Instructions for the task: Please read the records below and return each line holding the string "source".

***** Extracted data *****

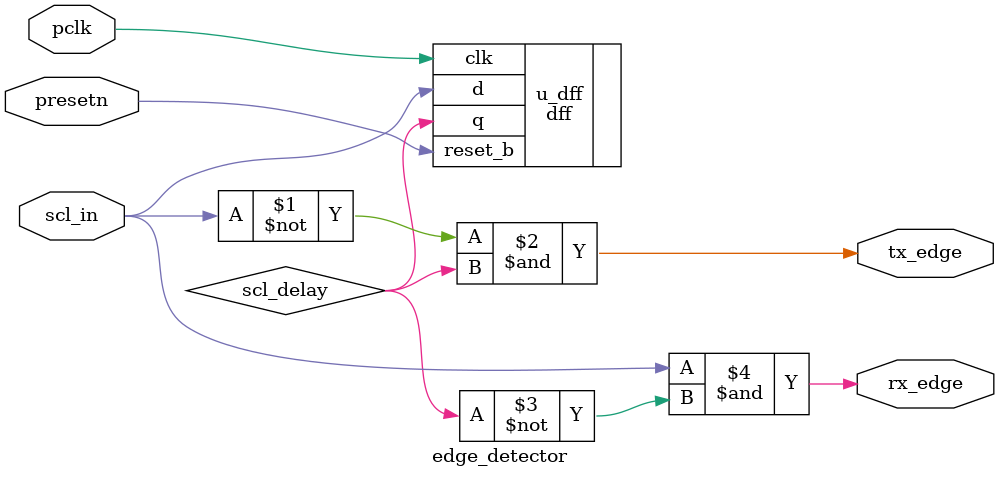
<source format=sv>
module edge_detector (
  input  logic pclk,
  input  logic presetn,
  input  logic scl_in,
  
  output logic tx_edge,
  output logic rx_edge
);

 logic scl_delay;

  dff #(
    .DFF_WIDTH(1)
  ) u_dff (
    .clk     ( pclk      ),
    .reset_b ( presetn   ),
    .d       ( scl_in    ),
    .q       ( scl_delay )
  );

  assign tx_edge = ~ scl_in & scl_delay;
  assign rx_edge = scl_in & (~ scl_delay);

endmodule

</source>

*****
***** Extracted data *****

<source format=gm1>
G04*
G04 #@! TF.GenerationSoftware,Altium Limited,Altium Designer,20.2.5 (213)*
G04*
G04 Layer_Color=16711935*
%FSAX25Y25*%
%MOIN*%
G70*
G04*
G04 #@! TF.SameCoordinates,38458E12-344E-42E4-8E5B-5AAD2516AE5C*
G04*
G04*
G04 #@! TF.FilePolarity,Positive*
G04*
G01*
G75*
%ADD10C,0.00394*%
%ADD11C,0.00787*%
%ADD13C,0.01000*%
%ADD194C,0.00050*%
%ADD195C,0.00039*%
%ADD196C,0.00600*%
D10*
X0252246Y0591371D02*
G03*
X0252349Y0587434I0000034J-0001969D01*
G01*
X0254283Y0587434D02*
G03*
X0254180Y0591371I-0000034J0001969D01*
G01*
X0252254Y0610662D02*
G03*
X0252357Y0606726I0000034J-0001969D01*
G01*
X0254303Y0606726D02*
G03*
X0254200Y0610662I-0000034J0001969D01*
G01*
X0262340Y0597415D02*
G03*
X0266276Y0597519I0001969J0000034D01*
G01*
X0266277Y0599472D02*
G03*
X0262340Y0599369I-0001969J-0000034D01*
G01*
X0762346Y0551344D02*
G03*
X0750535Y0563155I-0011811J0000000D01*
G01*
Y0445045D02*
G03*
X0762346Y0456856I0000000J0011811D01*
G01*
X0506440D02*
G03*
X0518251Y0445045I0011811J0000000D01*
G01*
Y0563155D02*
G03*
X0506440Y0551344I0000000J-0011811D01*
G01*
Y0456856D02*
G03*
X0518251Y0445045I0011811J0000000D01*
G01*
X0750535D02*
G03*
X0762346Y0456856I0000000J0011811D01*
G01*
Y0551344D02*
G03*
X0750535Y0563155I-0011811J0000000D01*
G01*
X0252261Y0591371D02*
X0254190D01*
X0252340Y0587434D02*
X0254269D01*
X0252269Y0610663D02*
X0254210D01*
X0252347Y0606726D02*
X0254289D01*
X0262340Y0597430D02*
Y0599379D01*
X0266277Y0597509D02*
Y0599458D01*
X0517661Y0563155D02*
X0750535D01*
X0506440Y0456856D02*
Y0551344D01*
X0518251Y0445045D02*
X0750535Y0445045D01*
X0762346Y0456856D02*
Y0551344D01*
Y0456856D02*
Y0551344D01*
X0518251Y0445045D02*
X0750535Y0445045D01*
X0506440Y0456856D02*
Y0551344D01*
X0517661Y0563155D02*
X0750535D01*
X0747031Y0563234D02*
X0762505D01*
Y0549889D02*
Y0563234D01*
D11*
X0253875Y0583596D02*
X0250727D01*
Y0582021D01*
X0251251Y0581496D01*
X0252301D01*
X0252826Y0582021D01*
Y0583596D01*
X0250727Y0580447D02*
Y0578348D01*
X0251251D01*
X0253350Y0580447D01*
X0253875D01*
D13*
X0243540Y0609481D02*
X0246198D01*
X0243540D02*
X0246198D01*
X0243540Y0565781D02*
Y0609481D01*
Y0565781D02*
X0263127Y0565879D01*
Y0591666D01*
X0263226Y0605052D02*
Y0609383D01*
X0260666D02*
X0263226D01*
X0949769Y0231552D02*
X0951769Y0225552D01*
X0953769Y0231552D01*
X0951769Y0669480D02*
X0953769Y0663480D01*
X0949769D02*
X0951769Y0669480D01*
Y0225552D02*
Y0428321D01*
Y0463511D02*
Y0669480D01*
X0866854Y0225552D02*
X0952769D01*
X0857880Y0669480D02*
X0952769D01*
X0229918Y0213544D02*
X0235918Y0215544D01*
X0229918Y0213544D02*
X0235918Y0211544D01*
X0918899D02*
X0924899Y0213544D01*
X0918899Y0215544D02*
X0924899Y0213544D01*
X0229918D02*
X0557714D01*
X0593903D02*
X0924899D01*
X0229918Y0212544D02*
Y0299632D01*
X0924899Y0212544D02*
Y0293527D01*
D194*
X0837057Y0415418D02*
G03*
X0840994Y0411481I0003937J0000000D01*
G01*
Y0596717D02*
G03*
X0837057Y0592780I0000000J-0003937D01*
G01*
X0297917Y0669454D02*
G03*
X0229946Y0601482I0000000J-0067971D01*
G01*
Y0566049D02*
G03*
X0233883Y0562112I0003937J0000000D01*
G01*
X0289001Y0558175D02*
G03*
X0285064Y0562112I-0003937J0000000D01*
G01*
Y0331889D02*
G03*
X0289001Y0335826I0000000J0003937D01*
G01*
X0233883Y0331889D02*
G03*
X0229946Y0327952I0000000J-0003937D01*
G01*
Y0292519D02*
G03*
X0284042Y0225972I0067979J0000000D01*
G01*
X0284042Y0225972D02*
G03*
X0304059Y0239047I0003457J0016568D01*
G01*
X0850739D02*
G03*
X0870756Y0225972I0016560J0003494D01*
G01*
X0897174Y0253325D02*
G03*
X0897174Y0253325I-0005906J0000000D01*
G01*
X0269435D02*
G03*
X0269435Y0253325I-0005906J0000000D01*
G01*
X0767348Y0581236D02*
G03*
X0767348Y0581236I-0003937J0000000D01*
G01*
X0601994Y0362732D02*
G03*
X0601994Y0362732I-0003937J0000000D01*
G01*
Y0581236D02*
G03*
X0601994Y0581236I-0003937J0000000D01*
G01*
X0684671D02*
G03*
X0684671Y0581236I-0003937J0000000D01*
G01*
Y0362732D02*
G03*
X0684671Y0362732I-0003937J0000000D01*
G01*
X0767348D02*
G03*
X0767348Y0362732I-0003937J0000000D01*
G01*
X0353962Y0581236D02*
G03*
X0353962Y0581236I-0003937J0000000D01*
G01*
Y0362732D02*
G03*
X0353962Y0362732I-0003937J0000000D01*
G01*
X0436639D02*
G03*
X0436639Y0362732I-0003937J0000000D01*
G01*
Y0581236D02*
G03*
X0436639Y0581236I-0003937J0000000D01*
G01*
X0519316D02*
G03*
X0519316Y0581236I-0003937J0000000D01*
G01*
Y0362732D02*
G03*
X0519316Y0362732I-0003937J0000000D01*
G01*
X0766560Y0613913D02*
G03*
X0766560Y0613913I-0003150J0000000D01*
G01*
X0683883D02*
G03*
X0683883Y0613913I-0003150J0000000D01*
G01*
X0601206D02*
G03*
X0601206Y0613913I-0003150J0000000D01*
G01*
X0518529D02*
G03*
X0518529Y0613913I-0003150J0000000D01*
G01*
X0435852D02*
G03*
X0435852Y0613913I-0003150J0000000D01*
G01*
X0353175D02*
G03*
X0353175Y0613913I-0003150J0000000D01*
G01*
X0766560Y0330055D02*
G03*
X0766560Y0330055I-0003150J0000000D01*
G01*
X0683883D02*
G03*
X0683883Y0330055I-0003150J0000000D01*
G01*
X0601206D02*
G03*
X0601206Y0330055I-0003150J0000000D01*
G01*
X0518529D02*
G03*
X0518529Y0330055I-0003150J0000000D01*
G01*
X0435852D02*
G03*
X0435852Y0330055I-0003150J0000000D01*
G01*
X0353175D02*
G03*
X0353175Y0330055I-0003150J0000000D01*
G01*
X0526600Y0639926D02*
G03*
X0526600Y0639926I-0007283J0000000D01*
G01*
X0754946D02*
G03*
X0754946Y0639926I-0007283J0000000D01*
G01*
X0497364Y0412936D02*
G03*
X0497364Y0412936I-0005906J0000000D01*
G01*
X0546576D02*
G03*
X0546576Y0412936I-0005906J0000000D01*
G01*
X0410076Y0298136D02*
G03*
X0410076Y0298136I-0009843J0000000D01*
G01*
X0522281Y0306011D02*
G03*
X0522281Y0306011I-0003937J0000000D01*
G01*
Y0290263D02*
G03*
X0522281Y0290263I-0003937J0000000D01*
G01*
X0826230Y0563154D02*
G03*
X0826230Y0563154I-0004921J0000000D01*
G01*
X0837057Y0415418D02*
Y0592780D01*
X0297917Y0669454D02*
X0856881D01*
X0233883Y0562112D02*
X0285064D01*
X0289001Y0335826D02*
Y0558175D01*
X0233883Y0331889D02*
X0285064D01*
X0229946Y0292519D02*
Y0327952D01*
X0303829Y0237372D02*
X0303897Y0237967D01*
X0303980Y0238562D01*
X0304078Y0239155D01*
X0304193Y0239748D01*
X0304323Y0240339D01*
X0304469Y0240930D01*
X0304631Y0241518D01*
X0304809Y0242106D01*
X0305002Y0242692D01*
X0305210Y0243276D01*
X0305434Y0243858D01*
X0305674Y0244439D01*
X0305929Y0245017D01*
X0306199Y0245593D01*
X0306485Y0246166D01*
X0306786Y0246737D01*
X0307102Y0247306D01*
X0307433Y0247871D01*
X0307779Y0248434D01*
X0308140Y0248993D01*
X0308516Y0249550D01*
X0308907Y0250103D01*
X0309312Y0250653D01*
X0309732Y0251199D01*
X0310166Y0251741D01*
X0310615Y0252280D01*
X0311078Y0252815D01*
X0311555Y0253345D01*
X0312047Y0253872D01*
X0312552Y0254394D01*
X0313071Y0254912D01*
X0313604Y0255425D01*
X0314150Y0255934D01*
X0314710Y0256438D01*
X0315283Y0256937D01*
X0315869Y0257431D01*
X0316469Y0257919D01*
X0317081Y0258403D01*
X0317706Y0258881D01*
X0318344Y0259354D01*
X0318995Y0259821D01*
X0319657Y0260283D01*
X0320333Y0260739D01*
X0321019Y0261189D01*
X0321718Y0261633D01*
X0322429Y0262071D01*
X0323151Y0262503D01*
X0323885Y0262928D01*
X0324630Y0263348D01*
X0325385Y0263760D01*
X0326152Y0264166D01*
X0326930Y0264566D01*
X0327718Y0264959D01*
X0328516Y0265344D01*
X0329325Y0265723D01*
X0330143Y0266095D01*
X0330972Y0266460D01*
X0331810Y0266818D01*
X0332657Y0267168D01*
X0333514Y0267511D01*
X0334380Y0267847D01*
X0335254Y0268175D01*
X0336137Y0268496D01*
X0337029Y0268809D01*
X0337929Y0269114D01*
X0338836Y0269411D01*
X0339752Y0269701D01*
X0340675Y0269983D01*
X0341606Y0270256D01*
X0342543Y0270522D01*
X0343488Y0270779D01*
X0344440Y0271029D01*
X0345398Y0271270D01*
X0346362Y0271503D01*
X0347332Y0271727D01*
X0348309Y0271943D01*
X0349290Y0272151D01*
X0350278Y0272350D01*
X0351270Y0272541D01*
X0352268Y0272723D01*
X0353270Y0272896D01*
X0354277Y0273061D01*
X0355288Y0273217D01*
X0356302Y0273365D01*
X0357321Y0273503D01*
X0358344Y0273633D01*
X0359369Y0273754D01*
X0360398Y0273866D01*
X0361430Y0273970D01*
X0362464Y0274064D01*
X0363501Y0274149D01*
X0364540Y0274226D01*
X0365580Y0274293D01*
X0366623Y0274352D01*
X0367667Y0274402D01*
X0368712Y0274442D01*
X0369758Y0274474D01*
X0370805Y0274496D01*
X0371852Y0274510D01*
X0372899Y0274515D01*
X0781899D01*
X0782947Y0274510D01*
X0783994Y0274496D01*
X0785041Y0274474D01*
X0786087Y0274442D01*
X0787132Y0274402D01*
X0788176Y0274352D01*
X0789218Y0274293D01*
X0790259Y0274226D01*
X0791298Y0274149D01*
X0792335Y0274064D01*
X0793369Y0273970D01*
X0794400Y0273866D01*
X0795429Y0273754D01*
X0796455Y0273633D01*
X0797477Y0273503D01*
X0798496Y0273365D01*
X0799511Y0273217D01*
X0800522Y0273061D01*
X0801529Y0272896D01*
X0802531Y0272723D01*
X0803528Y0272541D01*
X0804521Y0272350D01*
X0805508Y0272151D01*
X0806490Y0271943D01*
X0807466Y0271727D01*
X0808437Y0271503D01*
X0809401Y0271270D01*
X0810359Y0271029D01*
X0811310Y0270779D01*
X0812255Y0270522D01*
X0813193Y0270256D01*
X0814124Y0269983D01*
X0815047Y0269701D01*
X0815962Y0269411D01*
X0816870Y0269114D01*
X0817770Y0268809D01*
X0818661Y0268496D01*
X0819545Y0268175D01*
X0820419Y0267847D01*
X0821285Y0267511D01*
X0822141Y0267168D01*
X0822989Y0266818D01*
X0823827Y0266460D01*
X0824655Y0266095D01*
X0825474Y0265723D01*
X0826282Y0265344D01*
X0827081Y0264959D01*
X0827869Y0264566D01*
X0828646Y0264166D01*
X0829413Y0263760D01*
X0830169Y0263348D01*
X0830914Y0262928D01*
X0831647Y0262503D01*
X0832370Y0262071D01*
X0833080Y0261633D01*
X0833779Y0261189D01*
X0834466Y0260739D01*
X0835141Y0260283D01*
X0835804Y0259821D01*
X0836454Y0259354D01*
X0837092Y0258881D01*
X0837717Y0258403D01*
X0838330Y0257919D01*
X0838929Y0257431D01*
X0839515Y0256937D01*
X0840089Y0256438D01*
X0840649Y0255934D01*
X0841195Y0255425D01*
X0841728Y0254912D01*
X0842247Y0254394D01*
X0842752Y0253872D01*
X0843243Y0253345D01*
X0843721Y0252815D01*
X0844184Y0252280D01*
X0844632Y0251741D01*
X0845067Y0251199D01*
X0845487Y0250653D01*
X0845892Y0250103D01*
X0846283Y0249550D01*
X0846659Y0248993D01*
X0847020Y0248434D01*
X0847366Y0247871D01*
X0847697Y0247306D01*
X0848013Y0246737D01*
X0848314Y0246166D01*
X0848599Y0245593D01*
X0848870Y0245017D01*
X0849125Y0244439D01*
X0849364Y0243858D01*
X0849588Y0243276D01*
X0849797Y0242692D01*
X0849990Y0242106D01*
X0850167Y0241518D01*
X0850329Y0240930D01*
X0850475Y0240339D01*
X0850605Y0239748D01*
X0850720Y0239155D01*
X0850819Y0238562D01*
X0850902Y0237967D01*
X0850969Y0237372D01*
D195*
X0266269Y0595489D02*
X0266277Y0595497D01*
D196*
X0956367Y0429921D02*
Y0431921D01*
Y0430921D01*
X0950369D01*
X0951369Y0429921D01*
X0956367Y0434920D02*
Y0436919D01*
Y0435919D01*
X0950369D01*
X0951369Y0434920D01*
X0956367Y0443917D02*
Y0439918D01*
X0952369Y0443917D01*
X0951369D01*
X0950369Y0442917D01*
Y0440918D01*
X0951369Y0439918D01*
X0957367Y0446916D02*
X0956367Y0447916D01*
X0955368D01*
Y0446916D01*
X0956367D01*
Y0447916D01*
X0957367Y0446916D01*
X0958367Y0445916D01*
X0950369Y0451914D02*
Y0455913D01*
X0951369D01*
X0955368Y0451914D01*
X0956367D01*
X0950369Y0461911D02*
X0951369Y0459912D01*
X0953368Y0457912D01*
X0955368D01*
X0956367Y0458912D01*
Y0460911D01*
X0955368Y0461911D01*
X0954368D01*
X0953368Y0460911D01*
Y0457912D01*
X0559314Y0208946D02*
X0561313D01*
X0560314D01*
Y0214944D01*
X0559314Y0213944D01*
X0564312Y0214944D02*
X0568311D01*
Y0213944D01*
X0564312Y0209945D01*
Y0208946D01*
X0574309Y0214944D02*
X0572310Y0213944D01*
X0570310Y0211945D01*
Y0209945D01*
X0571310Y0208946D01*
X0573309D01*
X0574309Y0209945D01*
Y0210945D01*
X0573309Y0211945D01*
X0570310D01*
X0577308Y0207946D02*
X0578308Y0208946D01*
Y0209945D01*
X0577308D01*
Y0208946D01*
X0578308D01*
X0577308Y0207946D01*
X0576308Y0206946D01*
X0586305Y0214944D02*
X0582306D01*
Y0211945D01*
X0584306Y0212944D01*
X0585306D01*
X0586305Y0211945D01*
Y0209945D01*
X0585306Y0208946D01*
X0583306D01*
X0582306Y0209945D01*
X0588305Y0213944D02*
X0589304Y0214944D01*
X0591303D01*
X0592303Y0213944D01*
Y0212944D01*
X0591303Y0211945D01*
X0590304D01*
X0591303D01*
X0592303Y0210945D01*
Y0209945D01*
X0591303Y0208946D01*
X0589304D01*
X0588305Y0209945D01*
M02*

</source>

*****

Final answer:
<source format=sv>
</source>
<source format=gm1>
</source>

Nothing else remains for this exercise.